> **What you are asked to do**
List every line in the data below that contains the string "чтобы". Case counts.

> **Data shown**
........

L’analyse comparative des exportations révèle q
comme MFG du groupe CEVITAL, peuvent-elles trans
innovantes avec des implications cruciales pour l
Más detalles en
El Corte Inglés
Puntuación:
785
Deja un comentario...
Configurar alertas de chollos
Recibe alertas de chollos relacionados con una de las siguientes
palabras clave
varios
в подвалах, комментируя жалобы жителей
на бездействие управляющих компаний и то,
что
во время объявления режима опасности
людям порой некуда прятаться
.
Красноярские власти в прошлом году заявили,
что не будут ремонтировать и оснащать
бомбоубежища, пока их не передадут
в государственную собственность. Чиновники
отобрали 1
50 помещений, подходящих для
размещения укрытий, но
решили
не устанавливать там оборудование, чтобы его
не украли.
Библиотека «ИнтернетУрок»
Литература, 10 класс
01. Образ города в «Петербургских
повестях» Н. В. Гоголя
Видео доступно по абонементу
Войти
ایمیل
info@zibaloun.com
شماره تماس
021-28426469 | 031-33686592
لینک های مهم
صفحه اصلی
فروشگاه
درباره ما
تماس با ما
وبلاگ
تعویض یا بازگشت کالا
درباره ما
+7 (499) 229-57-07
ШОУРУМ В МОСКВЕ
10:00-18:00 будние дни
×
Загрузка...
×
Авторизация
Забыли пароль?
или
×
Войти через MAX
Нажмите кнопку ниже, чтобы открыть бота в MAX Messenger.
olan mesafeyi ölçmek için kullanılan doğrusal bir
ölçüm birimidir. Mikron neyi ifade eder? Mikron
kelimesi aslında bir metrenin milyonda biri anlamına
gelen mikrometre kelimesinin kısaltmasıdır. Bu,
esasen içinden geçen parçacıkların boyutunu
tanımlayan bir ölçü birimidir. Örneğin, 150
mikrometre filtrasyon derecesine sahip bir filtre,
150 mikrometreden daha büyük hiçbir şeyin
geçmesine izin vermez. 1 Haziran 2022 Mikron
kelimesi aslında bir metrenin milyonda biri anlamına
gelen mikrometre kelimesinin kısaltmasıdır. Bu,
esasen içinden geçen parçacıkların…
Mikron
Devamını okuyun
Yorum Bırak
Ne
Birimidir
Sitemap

........

> **Response for this exercise**
не устанавливать там оборудование, чтобы его
Нажмите кнопку ниже, чтобы открыть бота в MAX Messenger.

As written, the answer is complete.